Meme dan Literasi Digital
Lebih lanjut, Suko mengungkapkan bahwa dalam penggunaan meme seperti kasus meme stupa candi yang dibuat oleh Roy Suryo, juga mempunyai batasan candaan. Ia menyebut bahwa dalam melakukan candaan meme, perlu melihat candaan yang dapat dinikmati oleh kalangan tertentu, dan mana candaan yang dapat dinikmati oleh ruang publik.
“Seringkali banyak yang tidak melihat batasan itu. Dan, itu (meme sebagai candaan) harus ada pertanggungjawabannya, ” tegasnya.
Pakar Komunikasi Politik Universitas Airlangga Dr Suko Widodo Drs M Si.
Suko juga menuturkan bahwa cara berekspresi masyarakat Indonesia di sosial media termasuk dalam negara tidak sopan di dunia. Hal ini dipicu oleh kurangnya literasi digital yang dimiliki oleh masyarakat.

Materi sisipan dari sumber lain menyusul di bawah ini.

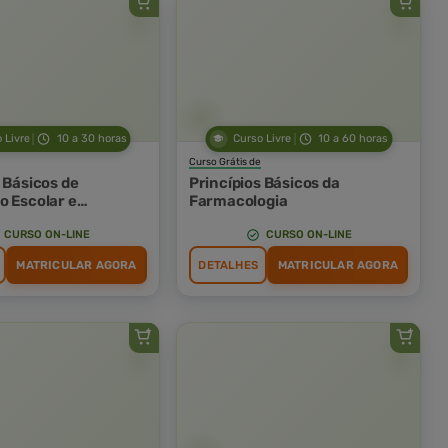
 Livre
10 a 30 horas
Curso Livre
10 a 60 horas
Curso Grátis de
 Básicos de
Princípios Básicos da
o Escolar e
Farmacologia
o Pedagógica
CURSO ON-LINE
CURSO ON-LINE
MATRICULAR AGORA
DETALHES
MATRICULAR AGORA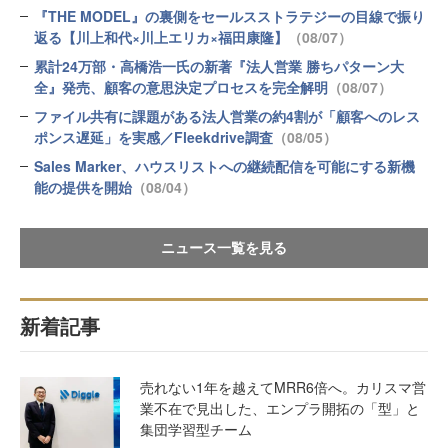
『THE MODEL』の裏側をセールスストラテジーの目線で振り
返る【川上和代×川上エリカ×福田康隆】
（08/07）
累計24万部・高橋浩一氏の新著『法人営業 勝ちパターン大
全』発売、顧客の意思決定プロセスを完全解明
（08/07）
ファイル共有に課題がある法人営業の約4割が「顧客へのレス
ポンス遅延」を実感／Fleekdrive調査
（08/05）
Sales Marker、ハウスリストへの継続配信を可能にする新機
能の提供を開始
（08/04）
ニュース一覧を見る
新着記事
売れない1年を越えてMRR6倍へ。カリスマ営
業不在で見出した、エンプラ開拓の「型」と
集団学習型チーム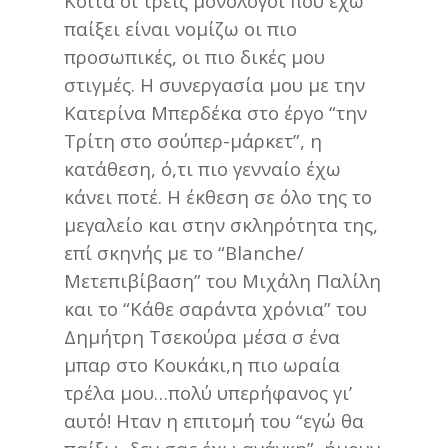
Κοίτα οι τρεις μονόλογοι που έχω
παίξει είναι νομίζω οι πιο
προσωπικές, οι πιο δικές μου
στιγμές. Η συνεργασία μου με την
Κατερίνα Μπερδέκα στο έργο “την
Τρίτη στο σούπερ-μάρκετ”, η
κατάθεση, ό,τι πιο γενναίο έχω
κάνει ποτέ. Η έκθεση σε όλο της το
μεγαλείο και στην σκληρότητα της,
επί σκηνής με το “Blanche/
Μετεπιβίβαση” του Μιχάλη Παλίλη
και το “Κάθε σαράντα χρόνια” του
Δημήτρη Τσεκούρα μέσα σ ένα
μπαρ στο Κουκάκι,η πιο ωραία
τρέλα μου…πολύ υπερήφανος γι’
αυτό! Ηταν η επιτομή του “εγώ θα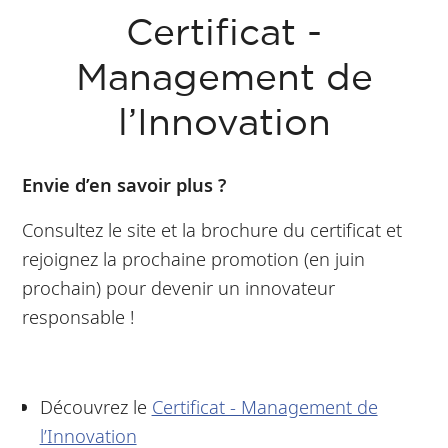
Certificat -
Management de
l’Innovation
Envie d’en savoir plus ?
Consultez le site et la brochure du certificat et
rejoignez la prochaine promotion (en juin
prochain) pour devenir un innovateur
responsable !
Découvrez le
Certificat - Management de
l’Innovation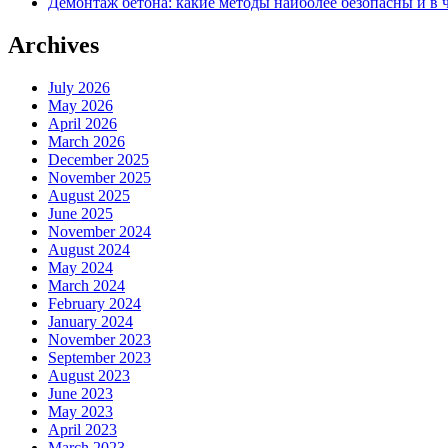
Демонтаж бетона: какие методы наиболее безопасны и в 
Archives
July 2026
May 2026
April 2026
March 2026
December 2025
November 2025
August 2025
June 2025
November 2024
August 2024
May 2024
March 2024
February 2024
January 2024
November 2023
September 2023
August 2023
June 2023
May 2023
April 2023
March 2023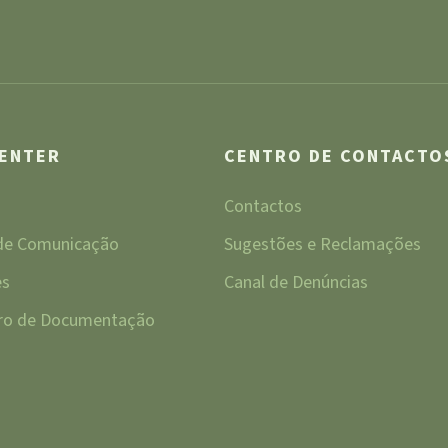
CENTER
CENTRO DE CONTACTO
Contactos
 de Comunicação
Sugestões e Reclamações
es
Canal de Denúncias
tro de Documentação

Selain itu, culture shock (gegar budaya) masyarakat terhadap kemajuan teknologi tidak dibarengi dengan kemajuan berpikir dan kemampuan bijak menggunakan sosial media.
“Kita ini masih belum siap sebenarnya dengan kecepatan teknologi, apalagi norma sosial di sosmed masih belum terbentuk, dan undang undang seperti ITE masih belum sempurna, ” Imbuhnya.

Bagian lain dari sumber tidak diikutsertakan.